**Tasks and exercises**
(a) In the passage on environmental limits below, copy everything from "For the last" down to "from Mother Earth." word for word.
(b) Summarize the passage on environmental limits below in two sentences.

**Text passage**
BEGIN

We are living in the 21st year of the 21st century.
It seems to be that several elementary subjects are currently changing. Apart from all the news on the Covid-19 pandemic, there is a visible increase in media attention for climate change and the worldwide question on environmental concerns. While the pandemic is temporary and will eventually fade, the challenges in environmental issues are here to stay.
For the last century, both population and economy have witnessed exponential growth worldwide. We have never known a population and wealth in the world, at the scale that we currently see. This situation has its consequences. Rising temperatures, climate changes in different areas of the world, forest fires, floods, and rising sea-levels show us that the boundaries of growth are within sight. Sources like water, nutrients, energy, and clean air cannot be limitlessly withdrawn from Mother Earth.
Nobody likes to hear that, and no one knows what the future might hold, but it’s clear to me that we are at a turning point. A lot of natural resources will not be accessible unlimitedly in the future. It seems to me that the question isn’t “if” you will anticipate future environmental concerns, rather “how” will we cope. How quickly (and smoothly) can you make changes, and at what speed are you permitted to do so?

END

**Records shown**
BEGIN

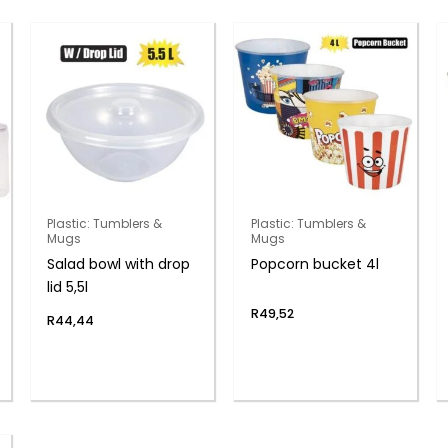
Plastic: Tumblers &
Plastic: Tumblers &
Mugs
Mugs
Salad bowl with drop
Popcorn bucket 4l
lid 5,5l
R
49,52
R
44,44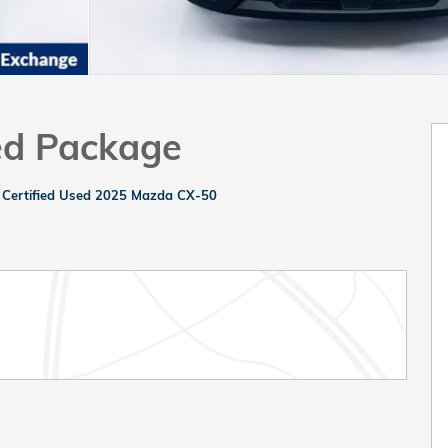
ed Package
>
Certified Used 2025 Mazda CX-50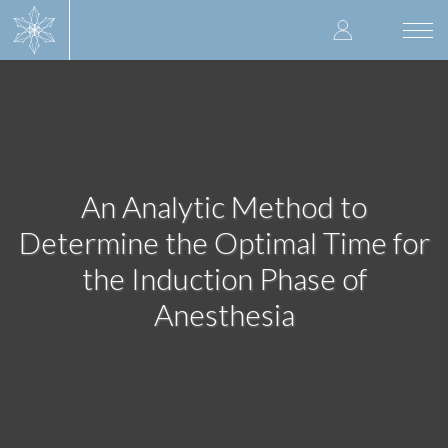
Skip
User
to
Togg
main
navi
accoun
content
menu
An Analytic Method to
Determine the Optimal Time for
the Induction Phase of
Anesthesia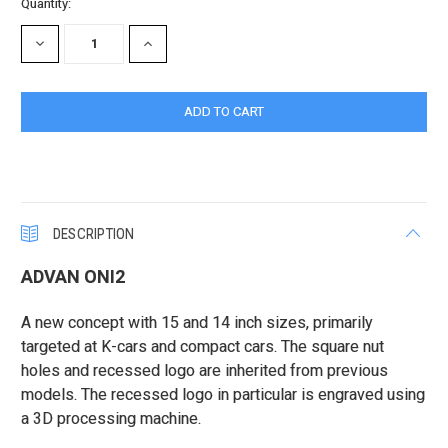
Current
Quantity:
Stock:
DECREASE
INCREASE
QUANTITY:
QUANTITY:
DESCRIPTION
ADVAN ONI2
A new concept with 15 and 14 inch sizes, primarily
targeted at K-cars and compact cars. The square nut
holes and recessed logo are inherited from previous
models. The recessed logo in particular is engraved using
a 3D processing machine.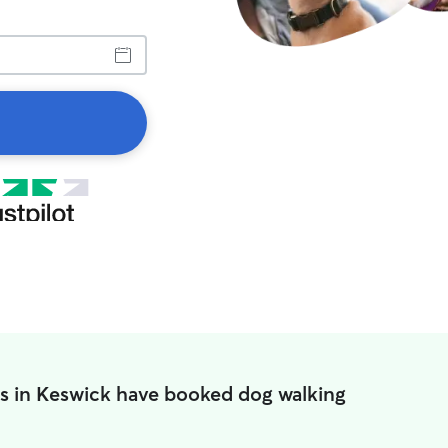
s in Keswick have booked dog walking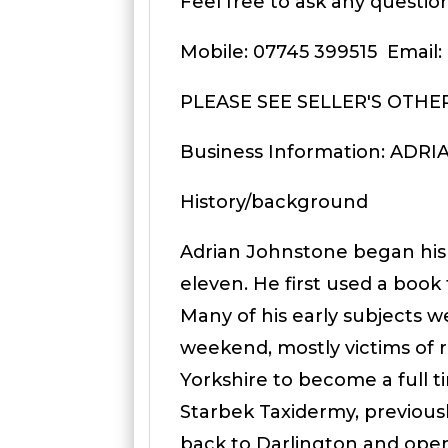
Feel free to ask any question
Mobile: 07745 399515 Email
PLEASE SEE SELLER'S OTHE
Business Information: ADR
History/background
Adrian Johnstone began his
eleven. He first used a book
Many of his early subjects w
weekend, mostly victims of 
Yorkshire to become a full t
Starbek Taxidermy, previou
back to Darlington and ope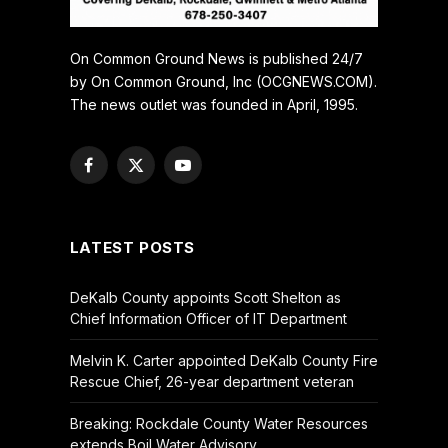
On Common Ground News is published 24/7
by On Common Ground, Inc (OCGNEWS.COM).
The news outlet was founded in April, 1995.
Facebook
X
YouTube
(Twitter)
LATEST POSTS
DeKalb County appoints Scott Shelton as
Chief Information Officer of IT Department
Melvin K. Carter appointed DeKalb County Fire
Rescue Chief, 26-year department veteran
Breaking: Rockdale County Water Resources
extends Boil Water Advisory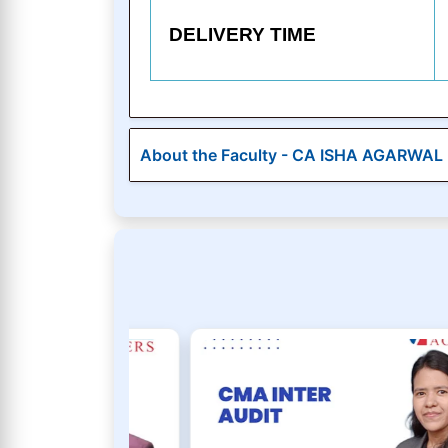
DELIVERY TIME
About the Faculty - CA ISHA AGARWAL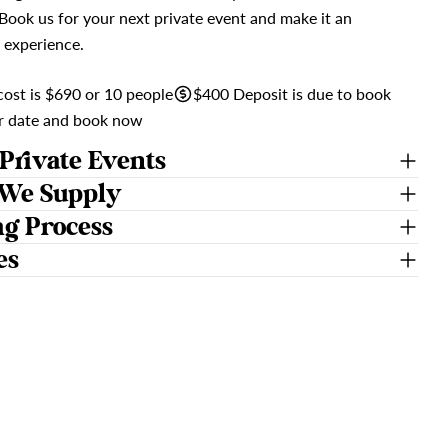
 Book us for your next private event and make it an
 experience.
ost is $690 or 10 people
$400 Deposit is due to book
ur date and book now
Private Events
We Supply
ng Process
es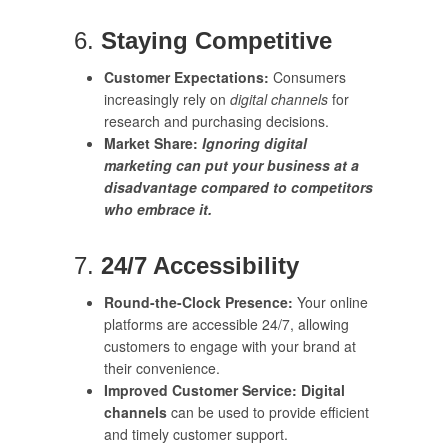
6.
Staying Competitive
Customer Expectations:
Consumers
increasingly rely on
digital channels
for
research and purchasing decisions.
Market Share:
Ignoring digital
marketing can put your business at a
disadvantage compared to competitors
who embrace it.
7.
24/7 Accessibility
Round-the-Clock Presence:
Your online
platforms are accessible 24/7, allowing
customers to engage with your brand at
their convenience.
Improved Customer Service:
Digital
channels
can be used to provide efficient
and timely customer support.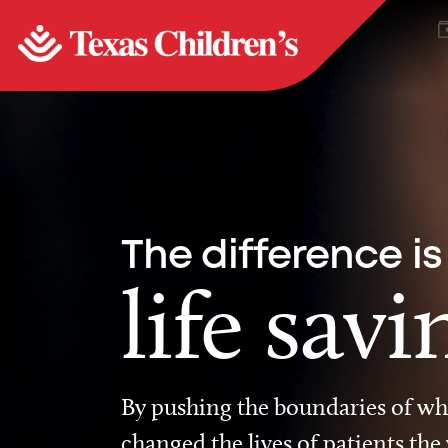
The difference is
life savi
By pushing the boundaries of wha
changed the lives of patients the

END

**Written responses**
(a)
For the last century, both population and economy have witnessed exponential growth worldwide. We have never known a population and wealth in the world, at the scale that we currently see. This situation has its consequences. Rising temperatures, climate changes in different areas of the world, forest fires, floods, and rising sea-levels show us that the boundaries of growth are within sight. Sources like water, nutrients, energy, and clean air cannot be limitlessly withdrawn from Mother Earth.

(b) Unlike the temporary Covid-19 pandemic, environmental challenges are drawing growing media attention and are here to stay, because a century of exponential population and economic growth has brought rising temperatures, climate changes, forest fires, floods, and rising sea levels. The writer sees this as a turning point at which many natural resources will not be unlimitedly available, so the question is not whether but how we will cope.